Zhang Hongmei, Huang Xianzheng, Han Shengtong, Rezwan Faisal I, Karmaus Wilfried, Arshad Hasan, Holloway John W
Division of Epidemiology, Biostatistics, and Environmental Health, School of Public Health, University of Memphis, Memphis, TN, USA.
Department of Statistics, University of South Carolina, Columbia, SC, USA.
Comput Stat Data Anal. 2021 May;157. doi: 10.1016/j.csda.2020.107156. Epub 2020 Dec 26.
A Bayesian approach is proposed that unifies Gaussian Bayesian network constructions and comparisons between two networks (identical or differential) for data with graph ordering unknown. When sampling graph ordering, to escape from local maximums, an adjusted single queue equi-energy algorithm is applied. The conditional posterior probability mass function for network differentiation is derived and its asymptotic proposition is theoretically assessed. Simulations are used to demonstrate the approach and compare with existing methods.
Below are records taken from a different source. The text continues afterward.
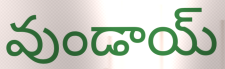
వుండాయ్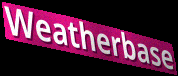
Weatherbase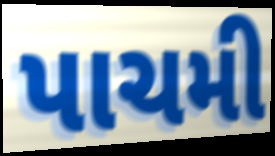
પાચમીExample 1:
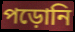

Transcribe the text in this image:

পড়োনি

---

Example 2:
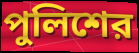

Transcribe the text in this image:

পুলিশের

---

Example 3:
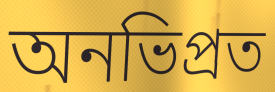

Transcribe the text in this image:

অনভিপ্রত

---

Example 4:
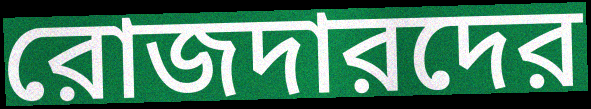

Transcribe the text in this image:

রোজদারদের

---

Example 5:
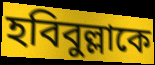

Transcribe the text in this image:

হবিবুল্লাকে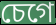
চেগে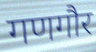
गणगौरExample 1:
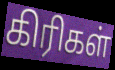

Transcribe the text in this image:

கிரிகள்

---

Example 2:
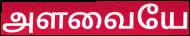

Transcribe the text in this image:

அளவையே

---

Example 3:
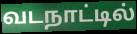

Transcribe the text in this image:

வடநாட்டில்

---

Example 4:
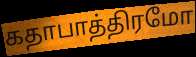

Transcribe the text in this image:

கதாபாத்திரமோ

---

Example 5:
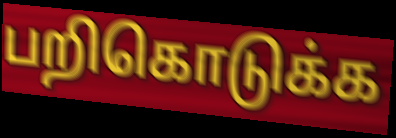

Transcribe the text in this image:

பறிகொடுக்க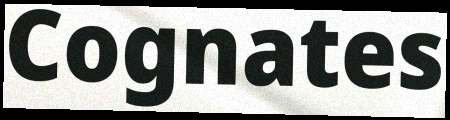
Cognates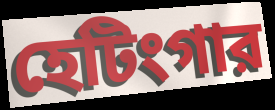
হেটিংগার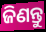
ଜିଣନ୍ତୁ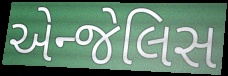
એન્જેલિસ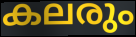
കലരുംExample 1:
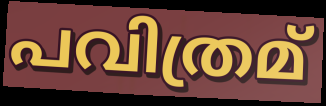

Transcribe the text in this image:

പവിത്രമ്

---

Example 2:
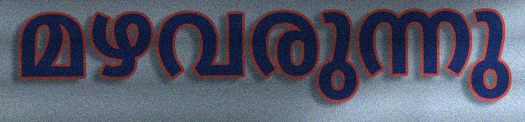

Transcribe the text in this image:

മഴവരുന്നു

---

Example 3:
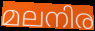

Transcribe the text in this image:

മലനിര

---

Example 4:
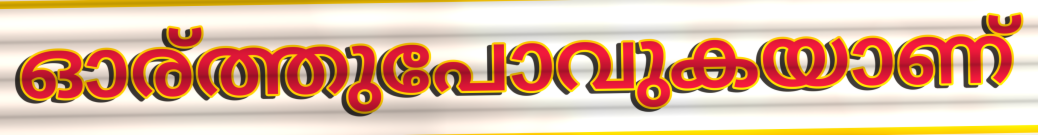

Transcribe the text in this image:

ഓര്ത്തുപോവുകയാണ്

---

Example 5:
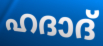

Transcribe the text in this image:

ഹദാദ്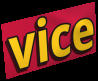
viceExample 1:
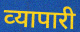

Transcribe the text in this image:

व्‍यापारी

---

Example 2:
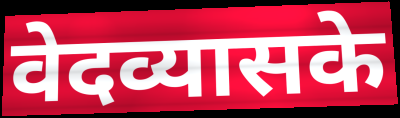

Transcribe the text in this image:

वेदव्यासके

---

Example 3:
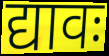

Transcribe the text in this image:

द्यावः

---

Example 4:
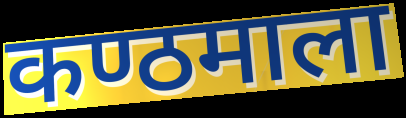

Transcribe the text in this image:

कण्ठमाला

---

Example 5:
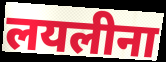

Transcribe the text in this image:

लयलीनाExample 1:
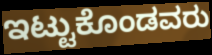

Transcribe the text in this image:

ಇಟ್ಟುಕೊಂಡವರು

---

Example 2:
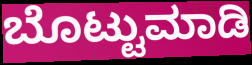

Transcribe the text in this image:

ಬೊಟ್ಟುಮಾಡಿ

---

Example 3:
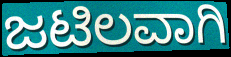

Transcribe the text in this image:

ಜಟಿಲವಾಗಿ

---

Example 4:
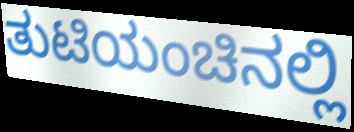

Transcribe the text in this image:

ತುಟಿಯಂಚಿನಲ್ಲಿ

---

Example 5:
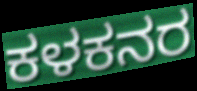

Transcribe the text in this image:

ಕಳಕನರ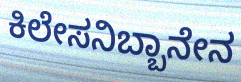
ಕಿಲೇಸನಿಬ್ಬಾನೇನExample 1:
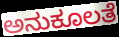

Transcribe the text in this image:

ಅನುಕೂಲತೆ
Based on epigenetic data at a set of DNA methylation sites (CpG sites), the proposed approach is further examined on its ability to detect network differentiations. Findings from theoretical assessment, simulations, and real data applications support the efficacy and efficiency of the proposed method for network comparisons.
提出了一种贝叶斯方法,该方法统一了高斯贝叶斯网络的构建以及对两个网络(相同或不同)进行比较,用于图顺序未知的数据。在对图顺序进行采样时,为了避免陷入局部最大值,应用了一种调整后的单队列等能量算法。推导了网络差异的条件后验概率质量函数,并从理论上评估了其渐近命题。通过模拟来演示该方法并与现有方法进行比较。基于一组DNA甲基化位点(CpG位点)的表观遗传数据,进一步检验了所提出方法检测网络差异的能力。理论评估、模拟和实际数据应用的结果支持了所提出方法在网络比较中的有效性和效率。